The document is one of two Yenor attached to a 27 April 2021 email, sent from his Boise State email address to a personal email address. The email text simply says “print”.
The SACR document contains two versions of the organization’s “mission statement” – one “public” and one “internal” – along with a list of “objectives” for the organization.
Its authenticity as a working document is indicated by the current “vision” articulated on SACR’s website, which currently features what appears to be a reworked version of the “public” mission statement.
The 2021 document envisions “a vigorous civic renewal that will reflect the past while facing the future”, while the website sets out a “new thing for a new day, informed by the wisdom of the past but facing the future”. Each version promises to “reclaim a humane vision of society”.
A harder-edged “internal” mission statement, however, stands in stark contrast to these anodyne public presentations.
It first announces: “Our aim is to build and maintain a robust network of capable men who can reverse our society’s decline and return us to the successful path off which America has strayed.”
The document says the organization’s founders are “un-hyphenated Americans, and we believe in a particular Christianity that is not blurred by modernist philosophies.”
It says: “We are willing to act decisively to secure permanently, as much as anything is permanent, the political and social dominance” of their beliefs.
In terms of recruiting, the document says: “Most of all, we seek those who understand the nature of authority and its legitimate forceful exercise in the temporal realm.”
Further down, the document specifies five organizational “objectives” that encompass nepotistic business practices, the grooming of new and emerging “elites” within SACR, and, experts say, an apparently insurrectionary political project.
The first objective is to “identify and provide formation for local elites … capable of exercising authority and who are aligned with our goal of complete civic renewal”, and warning that “concrete temporal achievements, not furthering intellectual discussion”.
The second objective is to help those local elites build “fraternal networks which will advance both the members of those networks and our collective goals” including “direct preferential treatment for members, especially in business”.
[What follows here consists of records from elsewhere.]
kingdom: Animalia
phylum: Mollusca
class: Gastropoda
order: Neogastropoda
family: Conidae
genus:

The third objectives to coordinate across the “fraternal networks” to bring “political awareness” to matters such as “hiring and promotion; award of contracts; internal policies and procedures; and leadership succession”.
A fifth objective is to “collect, curate and document a list of potential appointees and hires for an aligned future regime”, who would likely not be founding participants, but “ … men who grow up in the system”.
Asked what an “aligned regime” might look like, Williams, the Claremont Institute’s president, wrote: “It would, more likely than not, be some form of the US constitutional order, but with much higher fidelity to that order before it was corrupted and subverted by modern progressivism.”
Perhaps ominously, a fourth objective is to “defend fraternal networks, our own and allies, against attacks by those opposed to civic renewal, and strongly deter such attacks”, though no details are offered on what form this defense or deterrence might take.
Although the document makes reference to America’s founding, Field, the Niskanen fellow, said that it contradicted its spirit.
“George Washington, Jefferson, [and] Madison all embraced religious pluralism very explicitly, and the constitution reflects that,” she said.
“This is anti-constitutional, and I think many, many faithful Christians would say it’s anti-Christian.”
Beirich, the extremism expert, said the mission statement and objectives were “essentially a stealth plan to replace everything about the current government with a religious autocracy”, with the addition of an effort to “fashion young people behind closed doors for the eventual takeover of the regime, right?”
“They’re going to grow them up as Christian autocrats.”